Consider a fixed circle C1 of radius R centered at the origin. A smaller circle C2 of radius r < R is rolling inside C1 and it is tangent to C1. The inner circle cannot slip since teeth are present in a real Spirograph. Now assume that a point A that corresponds to hole in the inner circle of the Spirograph is located at the distance ρ < r from the center of C2. Without loss of generality it can be assumed that at the initial moment the point A was on the X-axis. In order to find the trajectory created by a Spirograph, follow A as the inner circle is set in motion.
Now mark two points T on C1 and B on C2. The point T indicates where two circles are tangent all the time. Point B however will travel on C2 and its initial location coincides with T. After setting C2 in motion counterclockwise, there is a clockwise rotation with respect to its center.

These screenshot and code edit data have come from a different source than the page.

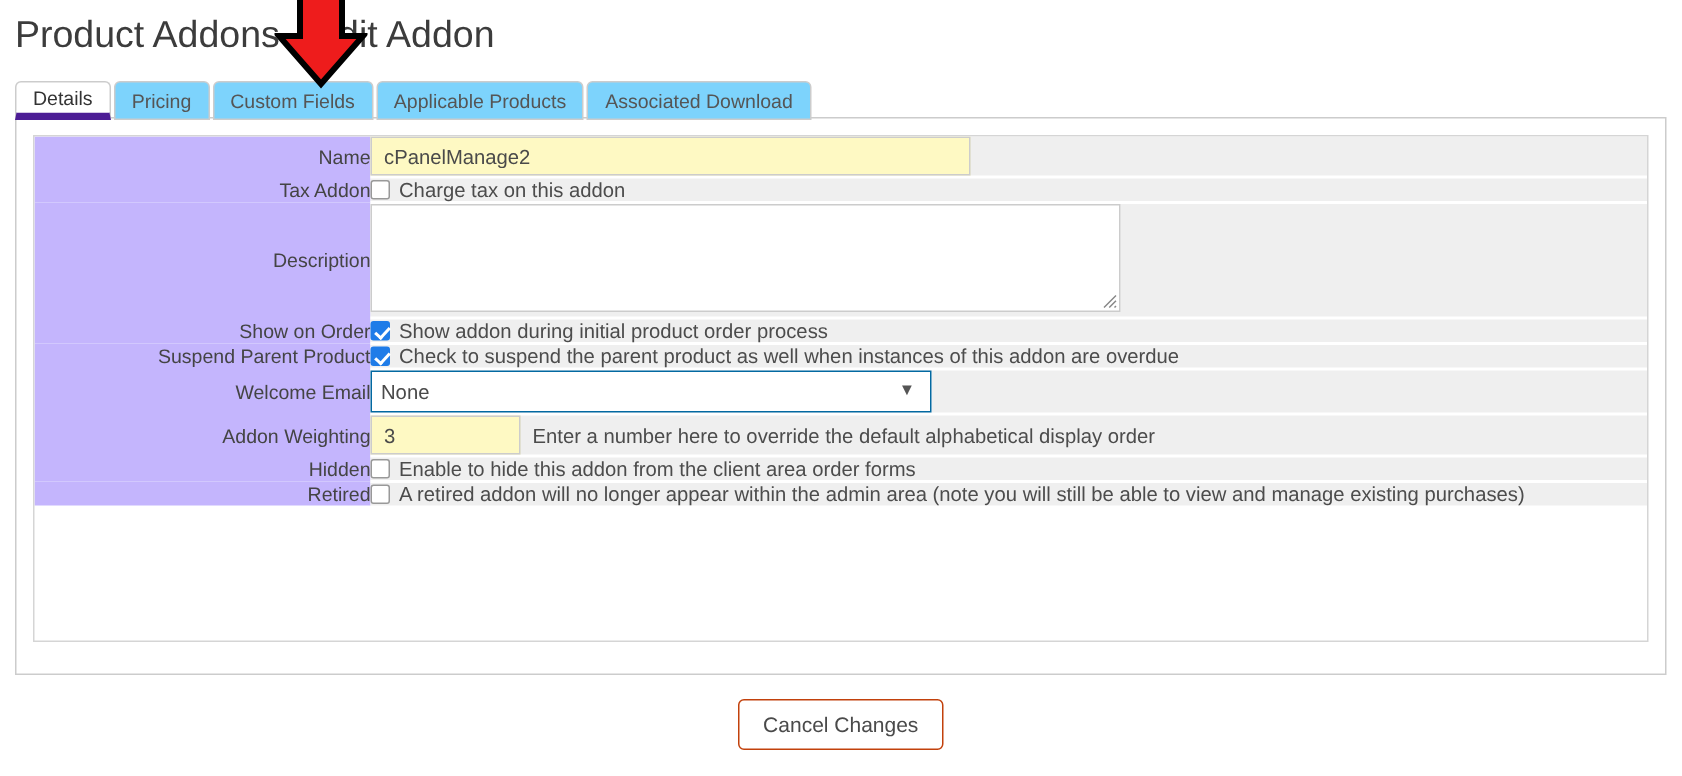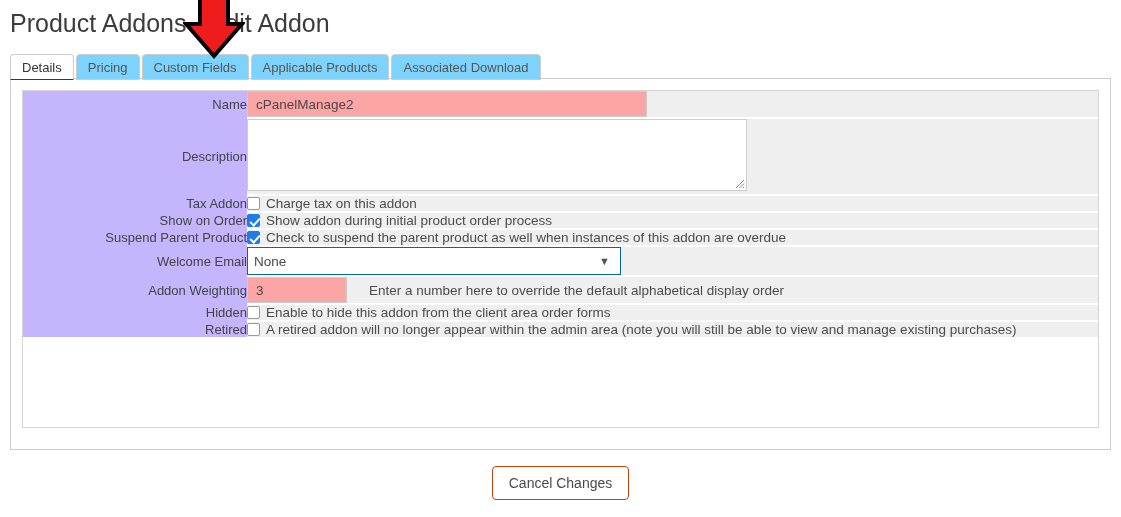--- a/index.html
+++ b/index.html
@@ -35,7 +35,7 @@
   }
   .tab.active {
     background: #ffffff; color: #333333;
-    border-bottom: 1px solid #4c1d95;
+    border-bottom: 5px solid #4c1d95;
     position: relative; z-index: 3;
   }
 

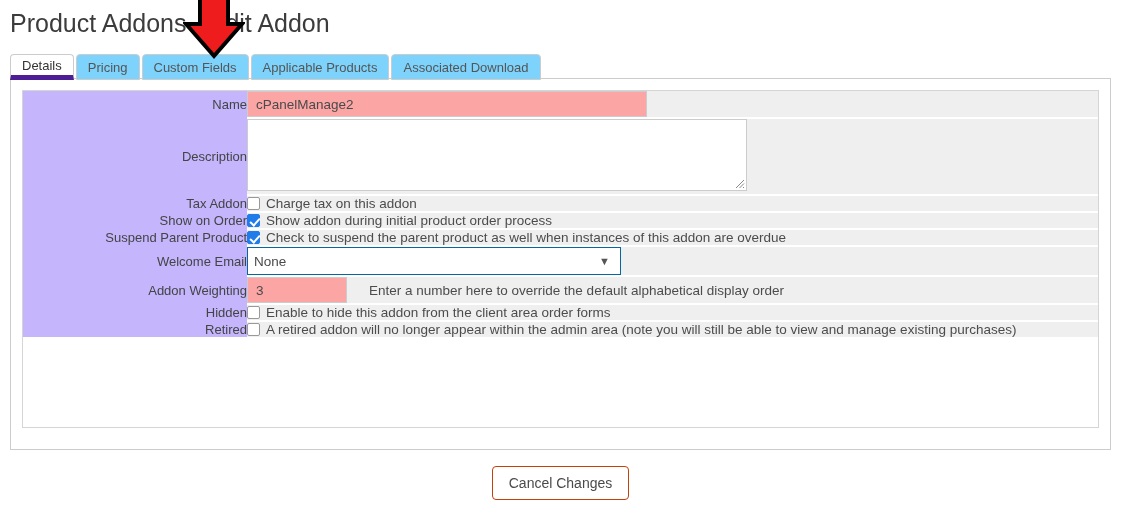--- a/index.html
+++ b/index.html
@@ -68,7 +68,7 @@
 
   
   input.txt {
-    height: 26px; border: 1px solid #cccccc; background: #fca5a5;
+    height: 26px; border: 1px solid #cccccc; background: #fef9c3;
     font-family: "Liberation Sans", sans-serif; font-size: 13.5px;
     color: #4a4a4a; padding: 0 8px; outline: none;
   }

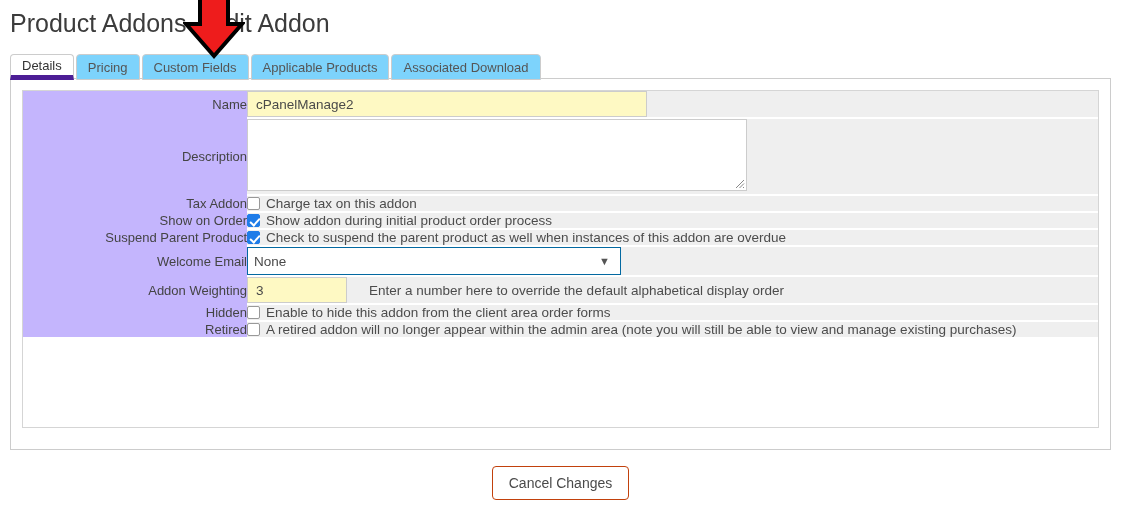--- a/index.html
+++ b/index.html
@@ -175,6 +175,13 @@
         </tr>
 
         <tr>
+          <td class="lbl">Tax Addon</td>
+          <td class="val">
+            <span class="cb"></span><span class="cb-label">Charge tax on this addon</span>
+          </td>
+        </tr>
+
+        <tr>
           <td class="lbl">Description</td>
           <td class="val">
             <span class="textarea-wrap">
@@ -187,13 +194,6 @@
         </tr>
 
         <tr>
-          <td class="lbl">Tax Addon</td>
-          <td class="val">
-            <span class="cb"></span><span class="cb-label">Charge tax on this addon</span>
-          </td>
-        </tr>
-
-        <tr>
           <td class="lbl">Show on Order</td>
           <td class="val">
             <span class="cb checked"></span><span class="cb-label">Show addon during initial product order process</span>

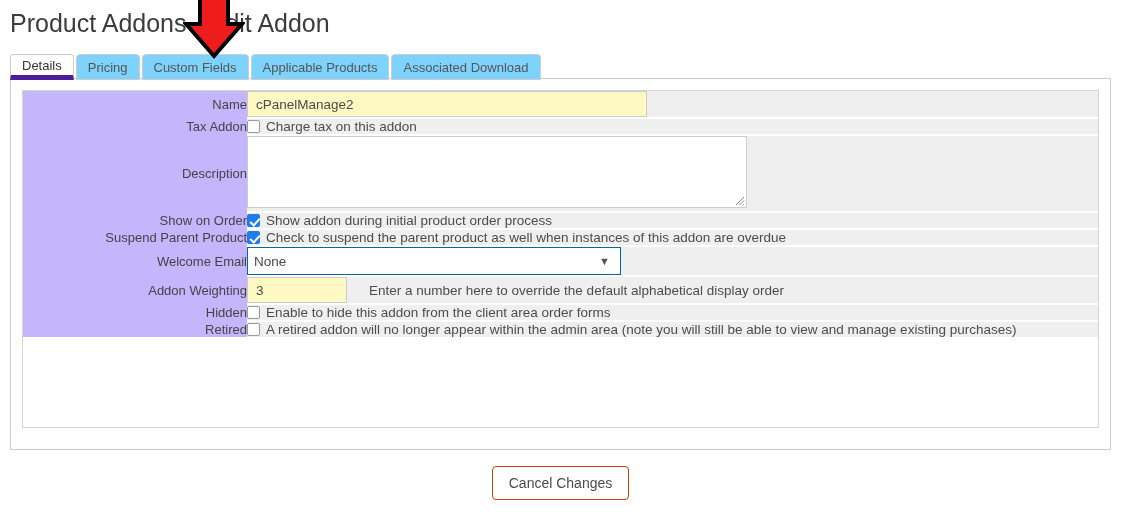--- a/index.html
+++ b/index.html
@@ -115,7 +115,7 @@
     transform: rotate(42deg);
   }
   .cb-label { font-size: 13.5px; color: #4c4c4c; cursor: pointer; }
-  .hint { font-size: 13.5px; color: #4c4c4c; margin-left: 22px; }
+  .hint { font-size: 13.5px; color: #4c4c4c; margin-left: 8px; }
 
   
   .btnbar {

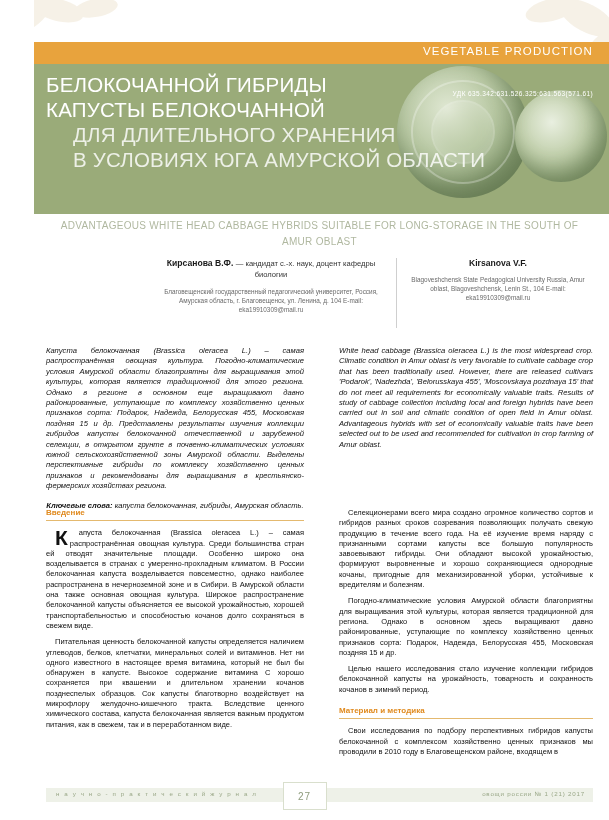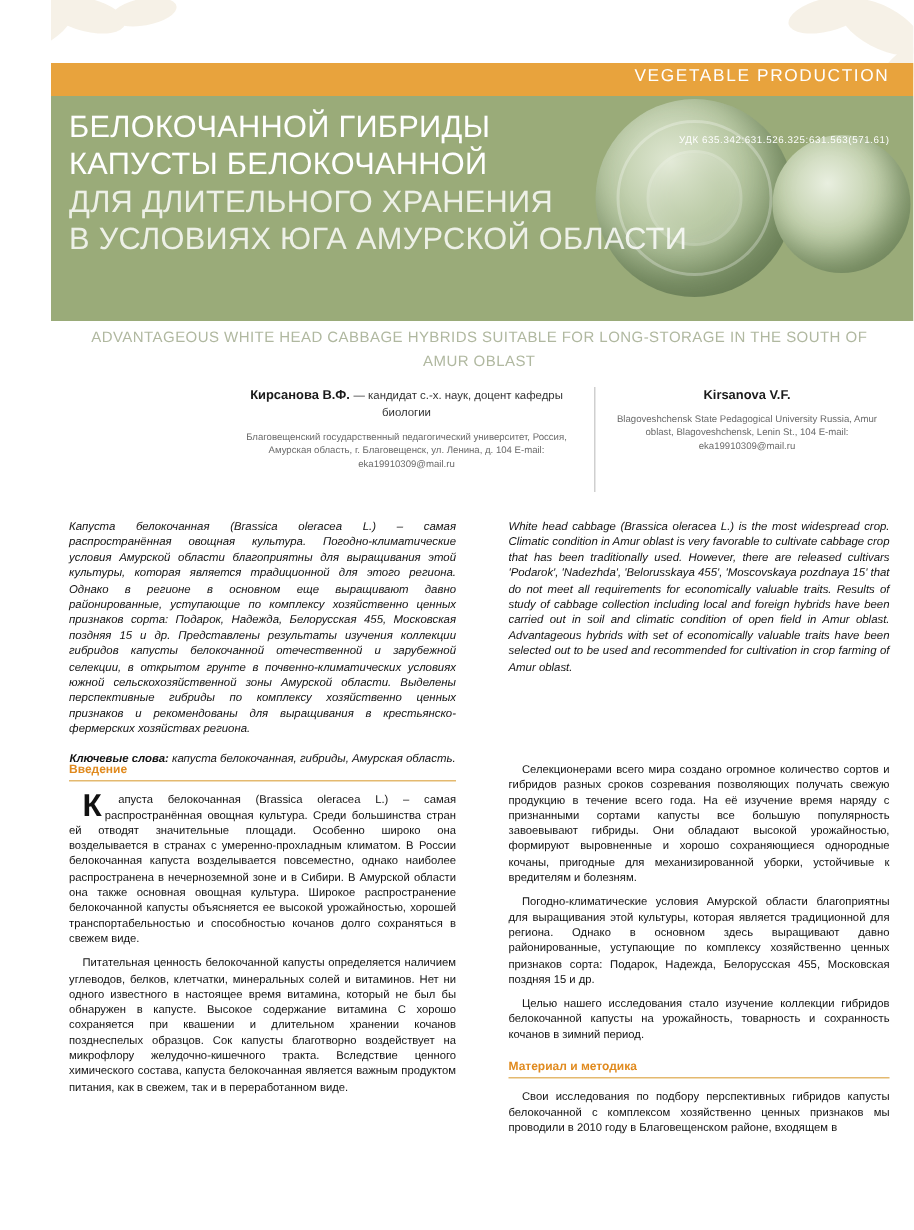--- a/index.html
+++ b/index.html
@@ -122,7 +122,7 @@
     letter-spacing: 0.2px;
     white-space: nowrap;
   }
-  .title-line.faded { color: rgba(255,255,255,0.82); }
+  .title-line.faded { color: rgba(255,255,255,0.82); margin-left: 27px; }
 
   .subtitle-en {
     position: absolute;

The distances that point B traverses on the small circle is the same as the distance that the tangent point T travels on the large circle due to absence of any slipping effects.
Now the new (relative) system of coordinates $(\hat{X},\hat{Y})$ with its origin at the center of C2 and its axes parallel to X and Y is obserbable. If the parameter t is defined as the angle by which the tangent point T rotates on C1 and $\hat{t}$ is the angle by which C2 rotates (i.e. by which B travels) in the relative system of coordinates, then the distances traveled by B and T along their respective circles must be the same (no slipping). Therefore
$tR=(t-\hat{t})r$
or equivalently
$\hat{t}=-\frac{R-r}{r}t.$
It is common to assume that a counterclockwise motion results in a positive change of angle and a clockwise one will correspond to a negative change of angle. A minus sign in the above formula. ($\hat{t}<0$)to accommodate this convention.
Let (xc,yc) be the coordinates of the center of C2 in the absolute system of coordinates. Then R − r represents the radius of the trajectory of the center of the inner circle, and
$\begin{array}{rcl} x_c&=&(R-r)\cos t,\\ y_c&=&(R-r)\sin t. \end{array}$
The coordinates of A in the new system are $(\hat{x},\hat{y})$ and they obey the regular law of circular motion (the angle of rotation in the relative system is $\hat{t}$):
$\begin{array}{rcl} \hat{x}&=&\rho\cos \hat{t},\\ \hat{y}&=&\rho\sin \hat{t}. \end{array}$
In order to obtain the trajectory of A in the absolute (old) system of coordinates, add these two motions:
$\begin{array}{rcrcl} x&=&\hat{x}+x_c&=&(R-r)\cos t+\rho\cos \hat{t},\\ y&=&\hat{y}+y_c&=&(R-r)\sin t+\rho\sin \hat{t},\\ \end{array}$
where ρ is defined above.
Now, use the relation between t and $\hat{t}$ as discussed above to obtain equations describing the trajectory of point A in terms of one parameter t:
$\begin{array}{rcrcl} x&=&\hat{x}+x_c&=&(R-r)\cos t+\rho\cos \frac{R-r}{r}t,\\[4pt] y&=&\hat{y}+y_c&=&(R-r)\sin t-\rho\sin \frac{R-r}{r}t.\\ \end{array}$
(using the fact that function sin is odd)
It is convenient to represent the equation above in terms the radius R of the largest circle and dimensionless parameters describing the structure of the Spirograph. Namely, let
$l=\frac{\rho}{r}$
and
$k=\frac{r}{R}.$
The parameter $0\le l \le 1$ represents how far the point A is located from the center of the inner circle. At the same time, $0\le k \le 1$ represents how big the inner circle is with respect to the large one.
It is now observed that
$\frac{\rho}{R}=lk,$
and therefore the trajectory equations take form of
$\begin{array}{rcl} x(t)&=&R\left[(1-k)\cos t+lk\cos \frac{1-k}{k}t\right],\\[4pt] y(t)&=&R\left[(1-k)\sin t-lk\sin \frac{1-k}{k}t\right].\\ \end{array}$
Parameter R is a scaling parameter and will not affect the structure of the Spirograph. It is interesting to note that two extreme cases of k = 0 and k = 1 will result in degenerate trajectories of the Spirograph. Namely when k = 0 we will have a simple circle of radius R. And indeed this case corresponds to the case when the inner circle is shrunk into a point. (Division by k = 0 in the formula is not a problem since bothsin  and cos  are bounded functions).
The other extreme case k = 1 corresponds to the inner circle matching the large circle. In this case the trajectory is a single point since the inner circle is too large to roll without slipping.
If l = 1 then it is the case when the point A is on the circumference of the inner circle. In this case the trajectories are called hypocycloids and the equations will match the one describing a hypocycloid.